Every line below that holds "Table" must be copied.

**Data extract:**
▬▬▬
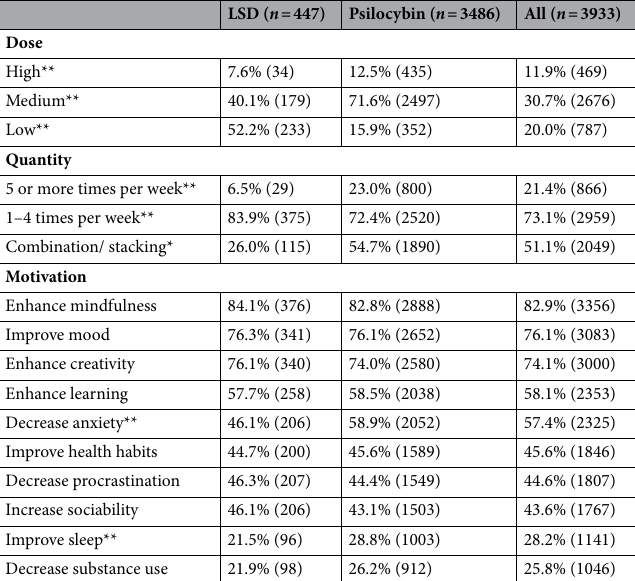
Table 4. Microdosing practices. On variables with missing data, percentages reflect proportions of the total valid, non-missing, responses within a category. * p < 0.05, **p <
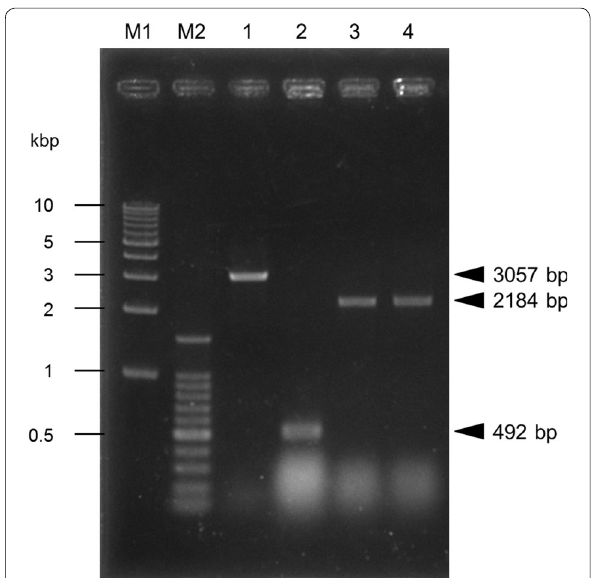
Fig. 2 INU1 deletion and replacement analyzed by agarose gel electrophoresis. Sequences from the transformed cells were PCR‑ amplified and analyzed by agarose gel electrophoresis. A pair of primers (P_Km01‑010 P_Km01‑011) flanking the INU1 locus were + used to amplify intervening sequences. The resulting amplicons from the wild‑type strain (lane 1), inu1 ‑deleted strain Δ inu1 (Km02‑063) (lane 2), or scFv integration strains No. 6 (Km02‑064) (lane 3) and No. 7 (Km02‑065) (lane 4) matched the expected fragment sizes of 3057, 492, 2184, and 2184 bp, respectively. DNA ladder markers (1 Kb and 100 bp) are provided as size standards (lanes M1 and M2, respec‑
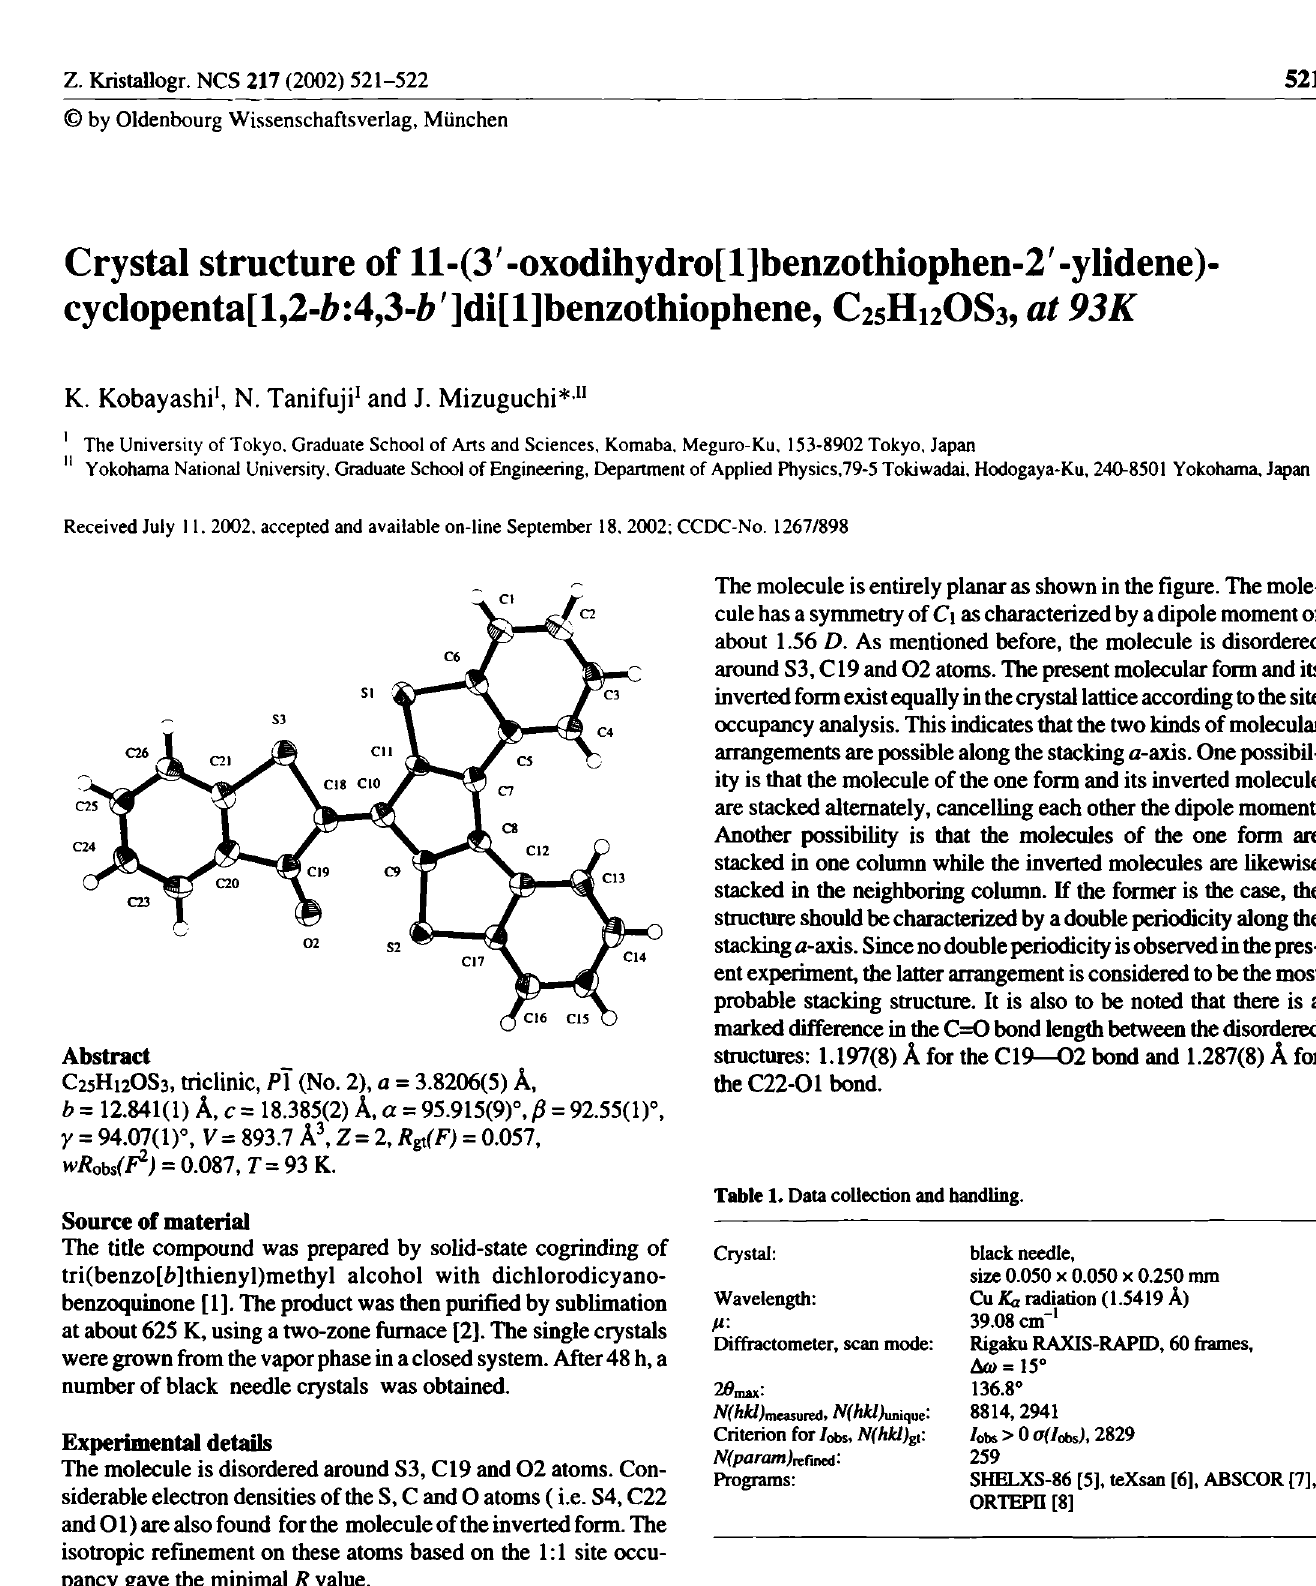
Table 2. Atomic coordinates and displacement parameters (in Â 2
▬▬▬
**Result of the exercise:**
Table 4. Microdosing practices. On variables with missing data, percentages reflect proportions of the total valid, non-missing, responses within a category. * p < 0.05, **p <
Table 2. Atomic coordinates and displacement parameters (in Â 2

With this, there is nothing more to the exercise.